At the very last instant, as he was streaking past me on my left, I threw that loop as hard and fast as a rock. From the swift move of my arm, he guessed that something bad was about to maybe happen. He was going too fast to change direction too much or too quickly, but in that split second he suddenly leaped nearly six feet straight up in the air.

My throw must have been terrible, because if he hadn’t leaped like that I’d have missed him by a mile. As it was, I accidentally caught his left hind leg while he was in mid-flight.

He must have weighed over a hundred pounds, and when his flying, lunging weight snapped violently tight on my right hand holding the other end of the rope, it felt like I’d lassoed a speeding mountain.

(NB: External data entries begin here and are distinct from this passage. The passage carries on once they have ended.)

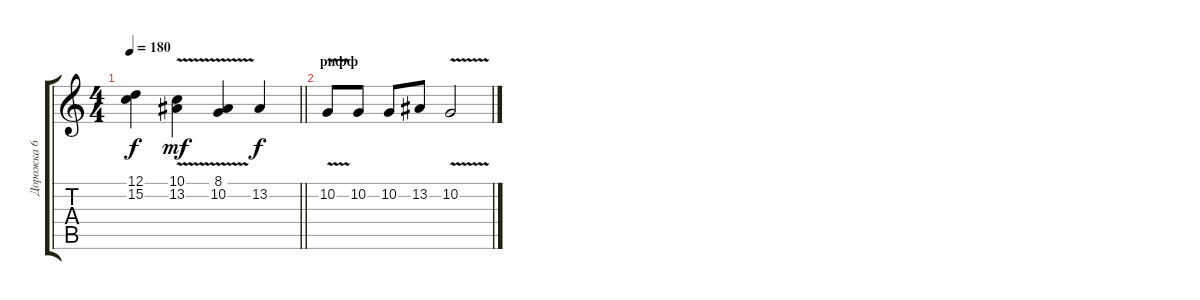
\track ("Дорожка 6" "Дорожка 6") {instrument piccolo}
\staff {score tabs}
\tuning (D4 A3 F3 C3 G2 D2) {hide}
\ts (4 4)
\tempo 180
\clef g2
\barLineRight lightlight
\ks c
(12.1{t} 15.2{t}).4{dy f} (10.1{v} 13.2).4{dy mf} (8.1{v} 10.2).4 13.2.4{dy f} |
\section ("" "рифф")
10.2{v}.8 10.2.8 10.2.8 13.2.8 10.2{v}.2
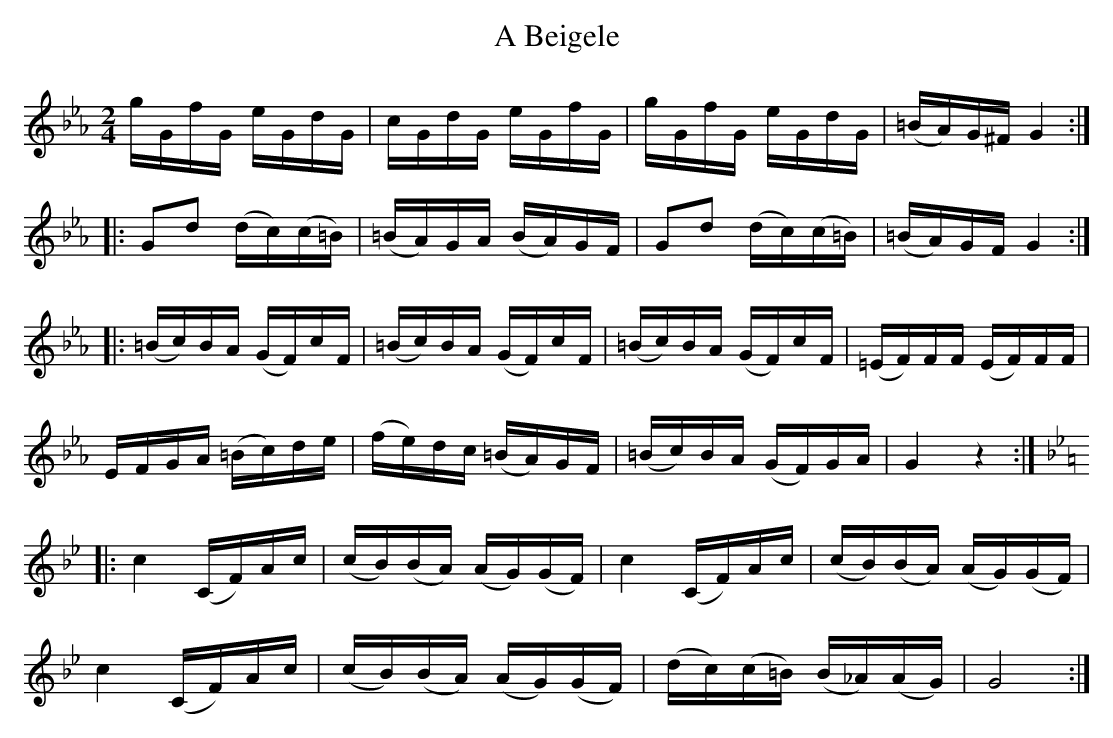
X:1
T:A Beigele
M:2/4
L:1/16
K:GPhr % freygish
    gGfG   eGdG    |  cGdG    eGfG |  gGfG   eGdG    |(=BA)G^F G4  :|
|:  G2d2  (dc)(c=B)|(=BA)GA  (BA)GF|  G2d2  (dc)(c=B)|(=BA)GF  G4  :|
|:(=Bc)BA (GF)cF   |(=Bc)BA  (GF)cF|(=Bc)BA (GF)cF   |(=EF)FF (EF)FF|
    EFGA (=Bc)de   | (fe)dc (=BA)GF|(=Bc)BA (GF)GA   |  G4     z4  :|
K:GMin
|:c4 (CF)Ac|(cB)(BA) (AG)(GF)| c4       (CF)Ac   |(cB)(BA) (AG)(GF)|
  c4 (CF)Ac|(cB)(BA) (AG)(GF)|(dc)(c=B) (B_A)(AG)| G8             :|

I hadn’t had time or even thought of taking a dolly around the saddle horn, so the whole force hit me instead of the saddle with Buck’s weight under it. Therefore, I was damnere jerked off onto the ground. I wound up with only my right knee across the saddle, clutching desperately to it with all the muscles in that leg, and for a while my head was so far down it was hitting the tall grass.

I’d have gone off altogether except that, luckily, the rope only stayed on the wolf’s leg for maybe a second. Then it slipped off as the wolf somersaulted down from its six-foot leap. He must have rolled over three or four times before he got his feet back under him again, running.

But that brief time he lost turned the tables against him. Shad and Slim sped past me as I tried to slow and turn Buck. And Shad tossed the first noose over the wolf’s neck while I was turning Buck. Caught, the big black struggled furiously for a moment, leaping against the rope. Then, finding he couldn’t jerk free, he turned and charged defiantly at Shad to do all the damage he could to both Shad and Red.

But Slim’s rope snaked out now, and this second noose snapped tight around the wolf’s neck from the other side, so that he was strung out between the two of them, unable to either attack or get away.

“Boy!” Slim muttered, dollying out a little rope so that the big, thrashing wolf wouldn’t strangle itself. “He surely is a monster.”

We could hear the cowboys, and maybe some of the cossacks, yelling and cheering from off in the distance.

I was rolling up my rope, making loops down from my thumb and around my elbow, and Shad said, “That was some hell of a throw, Levi, leg-catching him right in midair that way.”

I hung the lariat back on my saddle. “I was aimin’ for his neck.”

I guess he knew this in the first place because he just answered with one of those brief half-grins of his.

“Now we got ’im,” Slim said, “what we gonna do with ’im?”

“There’s only one courteous thing to do. We’ll give ’im to Rostov as a token of our affection.”

“Aw, c’mon, Shad,” I said.

“Yeah,” Slim agreed. “I doubt he’d take that as bein’ altogether friendly.”